MONTREAL — Yoko Ono says she will always remember Montreal’s skyline when she thinks about the bed-in for peace she staged with former Beatle John Lennon in a downtown hotel 40 years ago.
Yoko Ono
Yoko Ono speaks to reporters at the opening of the Imagine exhibit at the Museum of Fine Arts in Montreal Tuesday. The show features 140 works

MONTREAL — Yoko Ono says she will always remember Montreal’s skyline when she thinks about the bed-in for peace she staged with former Beatle John Lennon in a downtown hotel 40 years ago.

“We were in bed and when all the journalists went home around 6 o’clock in the evening, John and I would turn around and look at the sky through a beautiful, beautiful huge window,” she said Tuesday.

“We just had great fun looking at the sky, and I always remember that.”

Ono was back in Montreal on Tuesday to open “Imagine: The Peace Ballad of John & Yoko,” an exhibit at the Montreal Museum of Fine Arts which traces the couple’s life from their meeting in 1966 to the 1969 bed-in.

“Coming here is a very special thing for me,” she told a news conference. “I believe that John is here with me today because we had a great time.”

She said the trip to Montreal in 1969 — the bed-in was staged at the Queen Elizabeth Hotel from May 26 to June 2 — was like a honeymoon for her and Lennon, who split from the Beatles after he got together with her.

With its message of world peace, the bed-in was one of the iconic moments of the 1960s. It made headlines around the world and also saw the recording of “Give Peace a Chance,” which became an anthem for the antiwar movement.

The diminutive Ono said reporters who sat haround — and often on — the bed with her and Lennon played a big part in making “Give Peace a Chance” happen.

“I think that without your help, your vibrations, your spirit, around us, ’Give Peace a Chance’ would not have been born,” she told the assembled journalists. “Without your remembrances of this happening . . . it may not have been remembered by the world.

“Right now there are so many people who are trying to do bed-ins, and that would not have happened. I think it was a work between John and I and our partnership with Montreal.”

She said Lennon, who was murdered in 1980, continued working for peace after the Montreal bed-in as did she.
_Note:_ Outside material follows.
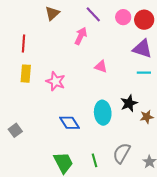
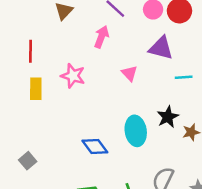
purple triangle: (142, 49) -> (161, 48), moved
pink triangle: (101, 67) -> (129, 73), turned 32
pink star: (56, 81) -> (73, 76), moved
“I feel I’m doing it with him still.”

“Imagine: The Peace Ballad of John & Yoko” runs from April 2 to June 21 and is free to the public. The show includes some 140 drawings, unpublished photos, videos, films and artwork, all amid background music by Lennon.

Visitors will also be able to play “Imagine” on a piano with a sound system, write down their wishes and tie them to Ono’s “Wish Tree,” and once a day, at an unspecified time, speak on the phone with Ono.

Emma Lavigne, the show’s curator, said Ono was very helpful in bringing the exhibit together.

“We have the three very strong elements — politics, music, art — and we really need to have those . . . to understand what the bed-in really was.”